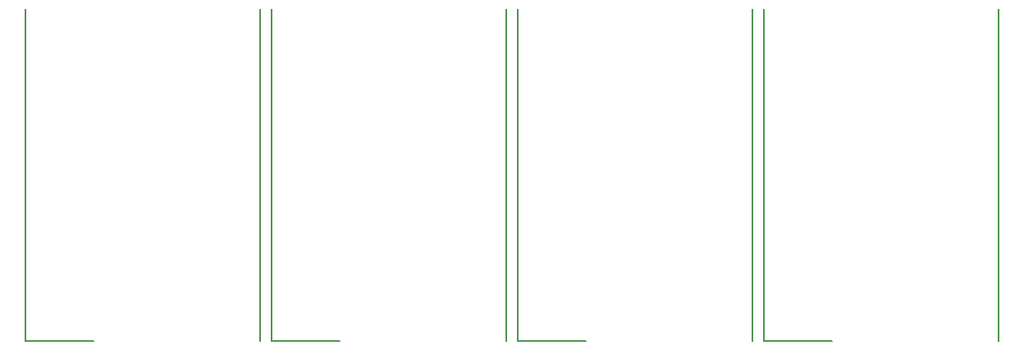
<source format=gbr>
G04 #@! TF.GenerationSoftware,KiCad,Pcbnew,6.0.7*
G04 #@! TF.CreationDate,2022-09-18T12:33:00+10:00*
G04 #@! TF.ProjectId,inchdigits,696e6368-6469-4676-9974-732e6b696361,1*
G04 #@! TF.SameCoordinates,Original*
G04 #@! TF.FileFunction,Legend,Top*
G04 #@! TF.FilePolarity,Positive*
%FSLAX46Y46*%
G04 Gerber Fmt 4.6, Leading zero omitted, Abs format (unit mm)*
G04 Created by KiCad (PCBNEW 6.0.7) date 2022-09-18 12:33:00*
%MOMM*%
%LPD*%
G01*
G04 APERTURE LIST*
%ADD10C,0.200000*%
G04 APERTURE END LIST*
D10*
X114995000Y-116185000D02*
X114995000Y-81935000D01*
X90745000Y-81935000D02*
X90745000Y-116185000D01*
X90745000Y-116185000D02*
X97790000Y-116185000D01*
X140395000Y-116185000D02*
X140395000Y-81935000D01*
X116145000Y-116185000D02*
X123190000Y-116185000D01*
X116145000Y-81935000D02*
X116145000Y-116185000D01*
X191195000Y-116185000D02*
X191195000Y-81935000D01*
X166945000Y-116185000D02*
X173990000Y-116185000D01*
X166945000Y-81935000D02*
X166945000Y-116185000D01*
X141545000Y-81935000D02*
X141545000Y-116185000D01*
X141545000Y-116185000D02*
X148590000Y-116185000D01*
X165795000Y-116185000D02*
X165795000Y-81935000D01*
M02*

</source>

┄┄┄┄┄┄┄┄┄┄┄┄┄┄┄┄┄┄┄┄

Your goal ::
Everything from the first line of the entries above through the line with "X90745000Y-116185000D01*" should be duplicated exactly, except the pictures.

Task output ::
<source format=gbr>
G04 #@! TF.GenerationSoftware,KiCad,Pcbnew,6.0.7*
G04 #@! TF.CreationDate,2022-09-18T12:33:00+10:00*
G04 #@! TF.ProjectId,inchdigits,696e6368-6469-4676-9974-732e6b696361,1*
G04 #@! TF.SameCoordinates,Original*
G04 #@! TF.FileFunction,Legend,Top*
G04 #@! TF.FilePolarity,Positive*
%FSLAX46Y46*%
G04 Gerber Fmt 4.6, Leading zero omitted, Abs format (unit mm)*
G04 Created by KiCad (PCBNEW 6.0.7) date 2022-09-18 12:33:00*
%MOMM*%
%LPD*%
G01*
G04 APERTURE LIST*
%ADD10C,0.200000*%
G04 APERTURE END LIST*
D10*
X114995000Y-116185000D02*
X114995000Y-81935000D01*
X90745000Y-81935000D02*
X90745000Y-116185000D01*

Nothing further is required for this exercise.